I was working with a job seeker whom was extremely frustrated. Many of her frustrations were due to her circumstances. This woman had never found it so difficult to land employment before in her life. She was 55+ years old, too young to retire, and considered to be too old in many employers’ eyes. Having been a hard worker her entire life, she could not understand her prolonged period of unemployment and how it was not enough to just tell an employer how badly she wanted a job.
 
During our conversation, I discovered that her method in selling herself to employers dated her to the past tense. I gave her some information with many of the tips and tricks of the trade, but I could tell that she was fearful of changing her ways. She did not really understand why her résumé format needed an upgrade and why she needed to take advantage of networking opportunities. That’s when I told her to be a hamburger. Not just any hamburger, but THE hamburger of an employer’s desires.

The Hamburger Approach to Job Seeking goes like this…

Every day on my way to work, I drive on the interstate highway. As I approach the city I work in, traffic slows down to either a crawl or stops completely for a few minutes. At the points in my commute where this happens, there are strategically placed billboards that catch my eye. At least one of these billboards is for a fast food restaurant. The restaurant will display one of its most famous sandwiches-usually a hamburger. Most people don’t get overly excited at the thought of eating hamburgers from fast food in the era of posted calorie counts on menus and forbidden trans-fats. Fast food restaurant have to work exceptionally hard at marketing. As you are driving, they have to make you want it so badly, you are begging for it.
 
Each billboard of a hamburger is not showing random meat on bread; it is showing a burger experience. First, the bun.  The bun is ever so perfectly baked to perfection with its color and placement of sesame seeds.  Next comes the meat patty. In real fast food life, you might need a search party to find the beef, but in fast food marketing land, the burger has a distinct thickness. The meat’s edges imply excess by hanging over the outer rim of the bun.  Then the toppings arrive. Leafy green lettuce with slightly curled edges, tomatoes red like a fire truck and donning small beads of moisture crowns the patty. Even onion, whether it be sliced or diced, can be seen. The pickles are not hiding. Need a sauce? It does not matter if the sauce is secret or plain ketchup, if it is on the burger, you can see it in the advertisement. The reality of your fast food experience is probably different, but after seeing that billboard, you want a hamburger.

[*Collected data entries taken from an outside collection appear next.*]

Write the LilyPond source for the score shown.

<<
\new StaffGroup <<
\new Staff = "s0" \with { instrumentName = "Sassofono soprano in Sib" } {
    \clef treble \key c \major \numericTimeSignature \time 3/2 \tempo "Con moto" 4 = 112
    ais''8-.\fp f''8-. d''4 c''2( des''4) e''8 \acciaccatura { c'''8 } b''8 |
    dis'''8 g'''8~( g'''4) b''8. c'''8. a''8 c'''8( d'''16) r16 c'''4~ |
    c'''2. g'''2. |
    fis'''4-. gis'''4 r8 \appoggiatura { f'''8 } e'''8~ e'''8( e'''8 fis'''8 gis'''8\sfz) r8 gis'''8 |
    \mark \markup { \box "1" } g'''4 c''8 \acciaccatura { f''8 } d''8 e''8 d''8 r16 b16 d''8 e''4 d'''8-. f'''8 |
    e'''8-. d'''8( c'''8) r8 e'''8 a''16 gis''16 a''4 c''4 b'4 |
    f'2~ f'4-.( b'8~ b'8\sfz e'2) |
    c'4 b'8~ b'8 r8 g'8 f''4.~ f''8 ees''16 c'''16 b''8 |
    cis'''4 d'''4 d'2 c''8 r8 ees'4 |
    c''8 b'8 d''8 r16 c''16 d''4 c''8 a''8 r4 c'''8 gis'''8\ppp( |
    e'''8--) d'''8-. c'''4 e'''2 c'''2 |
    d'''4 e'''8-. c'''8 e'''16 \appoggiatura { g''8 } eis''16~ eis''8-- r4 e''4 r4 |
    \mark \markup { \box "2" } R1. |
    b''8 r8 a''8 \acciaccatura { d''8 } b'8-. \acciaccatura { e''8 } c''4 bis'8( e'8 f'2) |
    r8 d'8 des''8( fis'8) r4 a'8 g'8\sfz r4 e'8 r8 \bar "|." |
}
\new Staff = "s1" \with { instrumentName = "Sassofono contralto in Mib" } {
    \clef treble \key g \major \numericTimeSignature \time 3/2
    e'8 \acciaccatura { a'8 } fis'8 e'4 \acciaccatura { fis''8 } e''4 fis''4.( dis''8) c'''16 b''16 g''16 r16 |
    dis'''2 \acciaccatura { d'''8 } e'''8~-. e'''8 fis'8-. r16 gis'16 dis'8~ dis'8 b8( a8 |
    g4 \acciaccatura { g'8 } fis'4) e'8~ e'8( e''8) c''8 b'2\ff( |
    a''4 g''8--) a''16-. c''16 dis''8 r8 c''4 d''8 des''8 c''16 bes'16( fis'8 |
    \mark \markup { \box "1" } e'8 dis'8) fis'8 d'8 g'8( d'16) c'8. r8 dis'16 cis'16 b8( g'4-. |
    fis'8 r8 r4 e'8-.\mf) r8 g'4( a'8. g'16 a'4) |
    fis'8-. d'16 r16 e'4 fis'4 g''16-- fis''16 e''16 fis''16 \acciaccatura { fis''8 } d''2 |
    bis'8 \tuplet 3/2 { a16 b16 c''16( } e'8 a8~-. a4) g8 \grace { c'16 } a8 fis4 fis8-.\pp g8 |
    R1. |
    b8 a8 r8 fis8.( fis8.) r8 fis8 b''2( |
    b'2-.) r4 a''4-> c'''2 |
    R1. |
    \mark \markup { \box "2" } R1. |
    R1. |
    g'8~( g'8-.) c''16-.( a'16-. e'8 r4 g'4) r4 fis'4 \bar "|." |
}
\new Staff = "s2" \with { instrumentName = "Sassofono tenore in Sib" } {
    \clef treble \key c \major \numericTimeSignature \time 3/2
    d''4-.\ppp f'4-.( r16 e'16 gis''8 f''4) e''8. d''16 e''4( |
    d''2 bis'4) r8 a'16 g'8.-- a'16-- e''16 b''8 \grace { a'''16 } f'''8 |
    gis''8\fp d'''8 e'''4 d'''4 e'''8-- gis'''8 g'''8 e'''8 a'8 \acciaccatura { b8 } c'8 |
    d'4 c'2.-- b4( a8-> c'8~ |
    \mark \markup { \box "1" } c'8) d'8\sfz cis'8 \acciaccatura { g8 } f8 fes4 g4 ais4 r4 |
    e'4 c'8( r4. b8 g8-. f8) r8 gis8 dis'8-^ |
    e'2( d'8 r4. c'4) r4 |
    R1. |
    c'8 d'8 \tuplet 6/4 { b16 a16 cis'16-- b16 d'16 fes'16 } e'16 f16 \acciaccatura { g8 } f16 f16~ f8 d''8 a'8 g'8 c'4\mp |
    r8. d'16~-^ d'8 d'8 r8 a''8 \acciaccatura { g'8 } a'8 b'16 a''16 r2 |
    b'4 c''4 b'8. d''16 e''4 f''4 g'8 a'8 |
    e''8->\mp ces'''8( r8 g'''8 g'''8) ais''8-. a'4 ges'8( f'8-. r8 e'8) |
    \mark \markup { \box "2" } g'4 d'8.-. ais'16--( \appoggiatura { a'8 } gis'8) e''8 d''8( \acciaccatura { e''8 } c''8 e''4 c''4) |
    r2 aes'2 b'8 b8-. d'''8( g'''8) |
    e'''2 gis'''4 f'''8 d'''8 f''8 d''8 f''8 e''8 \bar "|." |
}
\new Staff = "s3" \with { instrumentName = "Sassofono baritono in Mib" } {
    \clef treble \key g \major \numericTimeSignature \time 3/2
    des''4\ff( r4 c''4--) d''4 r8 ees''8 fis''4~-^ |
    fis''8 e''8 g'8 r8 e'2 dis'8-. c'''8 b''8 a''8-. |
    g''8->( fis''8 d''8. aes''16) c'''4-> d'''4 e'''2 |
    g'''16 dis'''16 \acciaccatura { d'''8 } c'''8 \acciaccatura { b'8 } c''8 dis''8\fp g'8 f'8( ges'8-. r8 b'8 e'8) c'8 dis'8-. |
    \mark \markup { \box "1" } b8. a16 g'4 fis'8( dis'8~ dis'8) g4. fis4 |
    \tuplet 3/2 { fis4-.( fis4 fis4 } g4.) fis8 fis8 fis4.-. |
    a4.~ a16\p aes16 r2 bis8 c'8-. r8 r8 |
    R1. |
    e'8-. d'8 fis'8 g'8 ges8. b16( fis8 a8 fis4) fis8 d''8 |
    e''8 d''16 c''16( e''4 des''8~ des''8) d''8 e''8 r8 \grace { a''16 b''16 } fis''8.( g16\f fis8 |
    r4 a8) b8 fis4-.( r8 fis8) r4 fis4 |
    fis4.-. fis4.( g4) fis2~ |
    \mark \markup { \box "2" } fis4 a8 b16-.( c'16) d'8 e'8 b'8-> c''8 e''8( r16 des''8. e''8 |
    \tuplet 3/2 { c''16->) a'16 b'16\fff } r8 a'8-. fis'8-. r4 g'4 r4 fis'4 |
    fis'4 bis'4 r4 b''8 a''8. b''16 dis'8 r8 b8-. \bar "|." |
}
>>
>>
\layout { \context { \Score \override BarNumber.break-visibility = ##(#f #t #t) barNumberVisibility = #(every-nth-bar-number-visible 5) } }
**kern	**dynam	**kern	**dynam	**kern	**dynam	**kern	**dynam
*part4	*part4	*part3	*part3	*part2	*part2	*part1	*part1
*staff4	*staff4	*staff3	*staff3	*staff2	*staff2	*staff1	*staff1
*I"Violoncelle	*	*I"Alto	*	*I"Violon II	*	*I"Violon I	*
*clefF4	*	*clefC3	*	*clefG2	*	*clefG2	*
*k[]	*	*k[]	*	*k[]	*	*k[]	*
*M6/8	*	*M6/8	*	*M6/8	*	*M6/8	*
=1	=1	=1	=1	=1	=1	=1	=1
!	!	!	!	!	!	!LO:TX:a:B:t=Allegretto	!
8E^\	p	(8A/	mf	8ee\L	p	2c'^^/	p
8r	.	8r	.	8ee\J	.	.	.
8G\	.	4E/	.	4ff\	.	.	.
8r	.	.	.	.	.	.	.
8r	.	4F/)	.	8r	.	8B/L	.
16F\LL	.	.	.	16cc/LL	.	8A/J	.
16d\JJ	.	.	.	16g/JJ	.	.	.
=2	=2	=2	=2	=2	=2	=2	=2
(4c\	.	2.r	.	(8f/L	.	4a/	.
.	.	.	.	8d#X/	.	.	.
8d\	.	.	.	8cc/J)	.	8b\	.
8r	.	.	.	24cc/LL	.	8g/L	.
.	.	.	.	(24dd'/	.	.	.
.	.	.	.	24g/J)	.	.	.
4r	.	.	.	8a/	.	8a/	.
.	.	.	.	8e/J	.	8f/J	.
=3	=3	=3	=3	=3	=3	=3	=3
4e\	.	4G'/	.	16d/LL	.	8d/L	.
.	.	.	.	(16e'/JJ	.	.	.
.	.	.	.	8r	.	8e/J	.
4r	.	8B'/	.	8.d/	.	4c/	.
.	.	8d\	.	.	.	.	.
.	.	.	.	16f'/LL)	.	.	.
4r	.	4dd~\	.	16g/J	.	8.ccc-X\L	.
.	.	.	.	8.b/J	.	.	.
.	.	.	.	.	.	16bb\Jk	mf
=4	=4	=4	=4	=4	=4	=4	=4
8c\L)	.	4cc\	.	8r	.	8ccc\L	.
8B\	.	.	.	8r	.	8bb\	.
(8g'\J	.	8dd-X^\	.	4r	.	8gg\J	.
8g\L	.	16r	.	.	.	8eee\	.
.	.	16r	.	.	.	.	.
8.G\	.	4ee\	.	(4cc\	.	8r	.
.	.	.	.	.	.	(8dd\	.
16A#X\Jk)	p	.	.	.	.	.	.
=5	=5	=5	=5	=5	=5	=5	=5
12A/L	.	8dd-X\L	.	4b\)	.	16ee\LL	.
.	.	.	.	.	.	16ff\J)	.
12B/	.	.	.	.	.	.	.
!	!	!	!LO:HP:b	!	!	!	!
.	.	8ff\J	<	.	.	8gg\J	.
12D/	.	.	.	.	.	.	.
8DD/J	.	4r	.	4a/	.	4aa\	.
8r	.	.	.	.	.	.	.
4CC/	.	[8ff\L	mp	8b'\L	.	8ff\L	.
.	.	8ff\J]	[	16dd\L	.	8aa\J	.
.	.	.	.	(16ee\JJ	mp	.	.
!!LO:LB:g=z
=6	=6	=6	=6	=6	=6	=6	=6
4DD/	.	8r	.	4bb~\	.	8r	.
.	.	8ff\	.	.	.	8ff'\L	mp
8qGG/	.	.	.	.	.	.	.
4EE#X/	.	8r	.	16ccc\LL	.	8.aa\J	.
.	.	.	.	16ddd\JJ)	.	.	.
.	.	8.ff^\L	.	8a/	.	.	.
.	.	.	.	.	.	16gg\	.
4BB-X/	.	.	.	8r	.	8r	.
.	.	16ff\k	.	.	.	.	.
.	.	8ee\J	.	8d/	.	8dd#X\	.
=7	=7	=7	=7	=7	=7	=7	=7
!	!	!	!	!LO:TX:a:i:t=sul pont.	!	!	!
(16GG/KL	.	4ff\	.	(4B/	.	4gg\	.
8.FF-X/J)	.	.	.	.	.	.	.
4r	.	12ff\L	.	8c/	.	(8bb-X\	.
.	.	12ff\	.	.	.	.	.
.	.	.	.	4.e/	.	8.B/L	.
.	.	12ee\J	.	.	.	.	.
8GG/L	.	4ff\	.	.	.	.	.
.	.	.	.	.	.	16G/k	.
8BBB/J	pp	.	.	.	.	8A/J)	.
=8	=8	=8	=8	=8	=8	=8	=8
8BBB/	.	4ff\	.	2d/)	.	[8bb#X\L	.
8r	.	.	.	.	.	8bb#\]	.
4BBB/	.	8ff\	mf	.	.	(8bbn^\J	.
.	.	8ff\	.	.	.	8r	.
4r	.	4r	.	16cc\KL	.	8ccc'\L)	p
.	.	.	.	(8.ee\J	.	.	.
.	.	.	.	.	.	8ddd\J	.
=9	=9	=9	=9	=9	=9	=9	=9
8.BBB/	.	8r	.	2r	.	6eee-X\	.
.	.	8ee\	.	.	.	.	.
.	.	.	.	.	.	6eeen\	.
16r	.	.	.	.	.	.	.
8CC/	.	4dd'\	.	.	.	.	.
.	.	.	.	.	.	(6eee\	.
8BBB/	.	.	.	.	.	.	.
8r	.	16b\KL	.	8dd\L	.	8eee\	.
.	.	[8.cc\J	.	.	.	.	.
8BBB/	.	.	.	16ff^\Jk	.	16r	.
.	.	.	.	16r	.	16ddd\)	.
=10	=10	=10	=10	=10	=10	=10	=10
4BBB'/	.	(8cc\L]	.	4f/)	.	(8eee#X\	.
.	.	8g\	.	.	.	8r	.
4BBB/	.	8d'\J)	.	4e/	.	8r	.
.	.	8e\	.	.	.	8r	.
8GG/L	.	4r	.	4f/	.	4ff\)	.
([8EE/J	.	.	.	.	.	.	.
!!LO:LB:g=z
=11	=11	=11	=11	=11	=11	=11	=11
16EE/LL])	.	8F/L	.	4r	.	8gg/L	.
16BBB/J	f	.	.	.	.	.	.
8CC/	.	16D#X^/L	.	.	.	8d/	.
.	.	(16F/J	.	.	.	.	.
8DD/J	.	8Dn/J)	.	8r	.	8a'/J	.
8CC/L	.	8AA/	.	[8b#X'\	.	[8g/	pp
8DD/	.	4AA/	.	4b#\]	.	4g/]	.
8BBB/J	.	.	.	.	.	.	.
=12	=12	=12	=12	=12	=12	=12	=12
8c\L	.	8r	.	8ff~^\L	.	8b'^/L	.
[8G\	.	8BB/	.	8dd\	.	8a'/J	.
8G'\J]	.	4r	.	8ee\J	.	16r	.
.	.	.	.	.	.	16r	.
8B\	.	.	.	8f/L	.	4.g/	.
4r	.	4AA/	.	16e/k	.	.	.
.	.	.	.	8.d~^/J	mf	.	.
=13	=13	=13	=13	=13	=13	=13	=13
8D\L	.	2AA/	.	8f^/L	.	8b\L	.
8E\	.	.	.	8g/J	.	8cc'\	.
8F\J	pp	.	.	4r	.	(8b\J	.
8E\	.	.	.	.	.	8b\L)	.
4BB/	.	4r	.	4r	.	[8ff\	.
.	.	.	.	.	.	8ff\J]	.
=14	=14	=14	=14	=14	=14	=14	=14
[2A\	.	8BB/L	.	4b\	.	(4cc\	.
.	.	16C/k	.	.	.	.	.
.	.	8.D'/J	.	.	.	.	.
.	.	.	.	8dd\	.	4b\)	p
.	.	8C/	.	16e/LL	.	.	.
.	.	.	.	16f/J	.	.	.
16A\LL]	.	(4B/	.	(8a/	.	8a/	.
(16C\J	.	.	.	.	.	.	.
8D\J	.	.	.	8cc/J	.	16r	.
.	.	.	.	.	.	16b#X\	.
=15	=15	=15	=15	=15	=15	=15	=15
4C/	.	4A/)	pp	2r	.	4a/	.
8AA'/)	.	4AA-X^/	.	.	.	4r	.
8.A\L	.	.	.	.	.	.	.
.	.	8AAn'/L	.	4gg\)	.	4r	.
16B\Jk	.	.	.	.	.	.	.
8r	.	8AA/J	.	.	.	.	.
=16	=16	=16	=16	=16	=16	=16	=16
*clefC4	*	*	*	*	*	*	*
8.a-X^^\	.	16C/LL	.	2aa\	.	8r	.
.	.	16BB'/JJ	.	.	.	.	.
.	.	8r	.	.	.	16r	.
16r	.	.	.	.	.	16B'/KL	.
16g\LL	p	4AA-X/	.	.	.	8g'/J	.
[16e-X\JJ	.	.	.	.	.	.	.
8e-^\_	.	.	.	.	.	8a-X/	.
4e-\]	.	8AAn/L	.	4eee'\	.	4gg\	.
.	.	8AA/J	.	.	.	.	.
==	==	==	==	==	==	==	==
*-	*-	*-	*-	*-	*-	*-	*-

Job seekers are hamburgers and they need to market themselves like hamburgers on bill boards. A résumé must make an employer salivate at the lips. Each statement a job seeker makes to sell himself must make an employer want to know more. This is not only true in résumés and cover letters, but on social media. Are updates posted on social media that cause engagement on Linked In and are tweets just boring updates or catchy quick reads?  Does the job seeker’s brand sell himself? Does the job seeker portray an image that is a cheap fast food less than desirable piece of meat or does the job seeker market himself to invoke a high end sandwich experience?
 
Job Seekers need to think like the marketing department at a fast food restaurant. Meet someone at a networking event? Does the job seeker just collect business cards or take the time to develop relationships?  Forget fries with that. How about meeting over a cup of coffee to discuss potential opportunities.

As a workforce development professional, I work with customers on all levels. Many times to really make someone understand, I need to give them something that they can relate to. The Hamburger Approach to Job Seeking is something many people can relate to. It can make them understand the process and how to sell themselves.